Trouble bubbles up for NuScale and Fermi America

By Kennedy Maize

The most mature U.S. small modular nuclear reactor vendor — NuScale Power — and a politically connected firm planning to build perhaps the largest reactor project in the U.S. to power an enormous Texas data center — Fermi America — have both suffered recent, major, possibly existential blows. 

NuScale and Fermi, both publicly traded, have seen their stock value plummet amid bad financial results, questionable management decisions, and attacks by the wolves of Wall Street, short sellers, and claims of securities fraud.

Oregon-based NuScale (NYSE:SMR) is the only advanced reactor vendor in this new market with a design approved by the U.S. Nuclear Regulatory Commission, a “first mover” advantage. It also uses the familiar and well-understood pressurized light water cooled technology, which has decades of mostly successful operation. NuScale has also had an important major shareholder, Texas-based energy engineering and construction giant Fluor Corp.

“Yet, when you look at its stock over the last six months, it doesn’t look like a company with a first-mover advantage,” comments The Motley Fool, an online investment analytics site.

Fluor is unloading its SMR shares, a strategy the company announced formally in February but has been understood to be well underway before that. In February, Fluor sold 71 million SMR shares, netting $2 billion. The company said it plans to unload the remaining 40 million shares this quarter.

Assessing NuScale’s business prospects, Seeking Alpha noted that the “stock appears overvalued relative to its fundamentals, with limited near-term revenue and a long timeline to meaningful commercialization.” The shares have been trading at about $12/share recently, not much higher than when it went public at the end of 2020. The high point for SMR was last July, when the shares were going for $50.

NuScale’s arrangement with the somewhat mysterious ENTRA1, the company’s “global strategic partner,” is also raising doubts about NuScale’s future. The contract with ENTRA1, says Seeking Alpha, required “a payment of ~$507.4 million” to the firm, a staggering amount considering that NuScale has never made anything like a profit.

Simply Wall Street commented, “In recent months, “NuScale Power has faced a series of securities-fraud class action filings alleging it misrepresented the experience and capabilities of commercialization partner ENTRA1 Energy, following weak fourth-quarter 2025 financial results and concerns about its path to market.” 

One of the firms suing NuScale, California attorney Frank Cruz, in soliciting clients noted SMR’s astonishing net loss in the 2025 third quarter due to the ENTRA1 payment, “up from $46 million in the prior year period.” Cruz commented, “ENTRA1 had never built, financed, or operated any significant projects — let alone projects in the highly technical and complicated field of nuclear power generation — during its entire operating history” and “NuScale had entrusted its commercialization, distribution, and deployment of its NuScale Power Modules, and hundreds of millions of dollars of NuScale capital to an entity that lacked any significant prior experience owning, financing, or operating nuclear energy generation facilities.”

NuScale’s stock price has always been volatile, attracting short selling. That’s been the case recently. According to stock analysis Quiver Quantitative, “NuScale Power Corporation short interest was 38.92% of the float on April 15th, according to new data we received from Benzinga. Short interest totaled 66,321,822 shares, which was an increase of 23.88% from March 31st.”

Data extract »
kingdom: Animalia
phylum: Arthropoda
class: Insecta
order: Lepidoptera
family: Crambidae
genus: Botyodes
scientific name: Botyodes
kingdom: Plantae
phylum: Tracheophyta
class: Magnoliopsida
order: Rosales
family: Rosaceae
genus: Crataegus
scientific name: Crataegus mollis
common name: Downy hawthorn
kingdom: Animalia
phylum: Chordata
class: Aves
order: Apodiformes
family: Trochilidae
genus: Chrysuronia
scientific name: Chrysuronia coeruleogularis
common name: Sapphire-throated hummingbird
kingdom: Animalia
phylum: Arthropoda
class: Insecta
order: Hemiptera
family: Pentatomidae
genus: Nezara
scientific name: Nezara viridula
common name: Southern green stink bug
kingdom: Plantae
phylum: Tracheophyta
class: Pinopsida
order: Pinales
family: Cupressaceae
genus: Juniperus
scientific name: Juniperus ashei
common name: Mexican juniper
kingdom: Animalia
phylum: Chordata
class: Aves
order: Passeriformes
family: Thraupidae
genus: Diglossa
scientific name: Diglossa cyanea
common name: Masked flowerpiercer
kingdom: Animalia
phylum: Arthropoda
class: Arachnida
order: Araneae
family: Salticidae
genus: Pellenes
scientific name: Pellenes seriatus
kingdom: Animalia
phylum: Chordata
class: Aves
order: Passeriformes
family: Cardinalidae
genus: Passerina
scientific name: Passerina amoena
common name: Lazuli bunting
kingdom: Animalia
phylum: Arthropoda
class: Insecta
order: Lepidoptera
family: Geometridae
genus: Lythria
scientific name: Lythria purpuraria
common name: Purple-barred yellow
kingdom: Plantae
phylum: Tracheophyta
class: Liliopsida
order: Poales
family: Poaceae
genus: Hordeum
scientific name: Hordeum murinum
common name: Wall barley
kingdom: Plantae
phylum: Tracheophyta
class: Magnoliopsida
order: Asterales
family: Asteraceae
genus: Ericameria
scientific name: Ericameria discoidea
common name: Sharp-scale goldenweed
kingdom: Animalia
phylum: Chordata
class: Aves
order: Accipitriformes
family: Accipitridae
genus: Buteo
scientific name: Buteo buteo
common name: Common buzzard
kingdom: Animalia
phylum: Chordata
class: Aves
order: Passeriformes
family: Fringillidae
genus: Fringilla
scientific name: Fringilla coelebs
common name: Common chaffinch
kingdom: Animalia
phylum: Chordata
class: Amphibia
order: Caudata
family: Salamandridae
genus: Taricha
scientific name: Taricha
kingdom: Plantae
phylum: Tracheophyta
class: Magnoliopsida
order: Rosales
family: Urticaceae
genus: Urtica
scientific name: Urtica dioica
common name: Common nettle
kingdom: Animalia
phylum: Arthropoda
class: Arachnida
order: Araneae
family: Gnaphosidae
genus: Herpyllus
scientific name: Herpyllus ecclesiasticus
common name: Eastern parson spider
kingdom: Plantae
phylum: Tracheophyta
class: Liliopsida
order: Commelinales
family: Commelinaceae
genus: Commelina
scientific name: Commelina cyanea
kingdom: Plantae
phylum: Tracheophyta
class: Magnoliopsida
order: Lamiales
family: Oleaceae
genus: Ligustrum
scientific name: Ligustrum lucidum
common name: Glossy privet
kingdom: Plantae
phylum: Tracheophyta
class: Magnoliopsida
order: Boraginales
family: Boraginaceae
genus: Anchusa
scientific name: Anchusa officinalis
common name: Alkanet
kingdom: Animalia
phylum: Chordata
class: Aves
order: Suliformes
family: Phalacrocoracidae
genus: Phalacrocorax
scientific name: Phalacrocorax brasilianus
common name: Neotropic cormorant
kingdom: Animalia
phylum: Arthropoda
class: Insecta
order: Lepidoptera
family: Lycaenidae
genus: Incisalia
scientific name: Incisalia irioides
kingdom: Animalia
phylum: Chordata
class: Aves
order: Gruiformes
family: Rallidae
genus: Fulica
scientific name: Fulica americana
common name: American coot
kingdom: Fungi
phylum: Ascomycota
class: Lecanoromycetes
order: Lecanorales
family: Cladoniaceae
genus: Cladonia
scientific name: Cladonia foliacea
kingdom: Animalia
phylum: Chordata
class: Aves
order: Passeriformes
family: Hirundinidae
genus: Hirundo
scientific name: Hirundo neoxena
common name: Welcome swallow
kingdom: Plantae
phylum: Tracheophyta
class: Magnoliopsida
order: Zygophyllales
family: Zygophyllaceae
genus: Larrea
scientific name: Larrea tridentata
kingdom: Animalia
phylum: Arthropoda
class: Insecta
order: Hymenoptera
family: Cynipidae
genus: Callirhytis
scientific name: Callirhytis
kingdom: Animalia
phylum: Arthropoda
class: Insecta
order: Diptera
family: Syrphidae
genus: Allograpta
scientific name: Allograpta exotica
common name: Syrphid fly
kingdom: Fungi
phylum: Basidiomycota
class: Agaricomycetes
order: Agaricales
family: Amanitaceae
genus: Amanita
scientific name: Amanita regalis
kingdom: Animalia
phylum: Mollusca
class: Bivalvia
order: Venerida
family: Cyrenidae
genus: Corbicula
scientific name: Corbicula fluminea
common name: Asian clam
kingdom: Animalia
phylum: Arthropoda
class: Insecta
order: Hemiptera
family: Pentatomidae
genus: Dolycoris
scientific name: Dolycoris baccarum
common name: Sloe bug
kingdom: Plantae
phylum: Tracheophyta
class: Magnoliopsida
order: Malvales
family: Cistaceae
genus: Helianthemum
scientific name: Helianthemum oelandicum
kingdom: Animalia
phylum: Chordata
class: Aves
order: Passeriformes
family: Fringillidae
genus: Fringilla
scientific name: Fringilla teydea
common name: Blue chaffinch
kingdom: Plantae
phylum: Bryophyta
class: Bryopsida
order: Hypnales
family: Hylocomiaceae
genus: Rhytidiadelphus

Tasks to carry out »
(1) In the article on NuScale and Fermi America, what was the high point for SMR shares, and when was it reached?
(2) From the article on NuScale and Fermi America, pull out the passage starting at "Assessing NuScale’s business" and ending at "like a profit.", word for word.

Worked solutions »
(1) $50 a share, last July.

(2)
Assessing NuScale’s business prospects, Seeking Alpha noted that the “stock appears overvalued relative to its fundamentals, with limited near-term revenue and a long timeline to meaningful commercialization.” The shares have been trading at about $12/share recently, not much higher than when it went public at the end of 2020. The high point for SMR was last July, when the shares were going for $50.

NuScale’s arrangement with the somewhat mysterious ENTRA1, the company’s “global strategic partner,” is also raising doubts about NuScale’s future. The contract with ENTRA1, says Seeking Alpha, required “a payment of ~$507.4 million” to the firm, a staggering amount considering that NuScale has never made anything like a profit.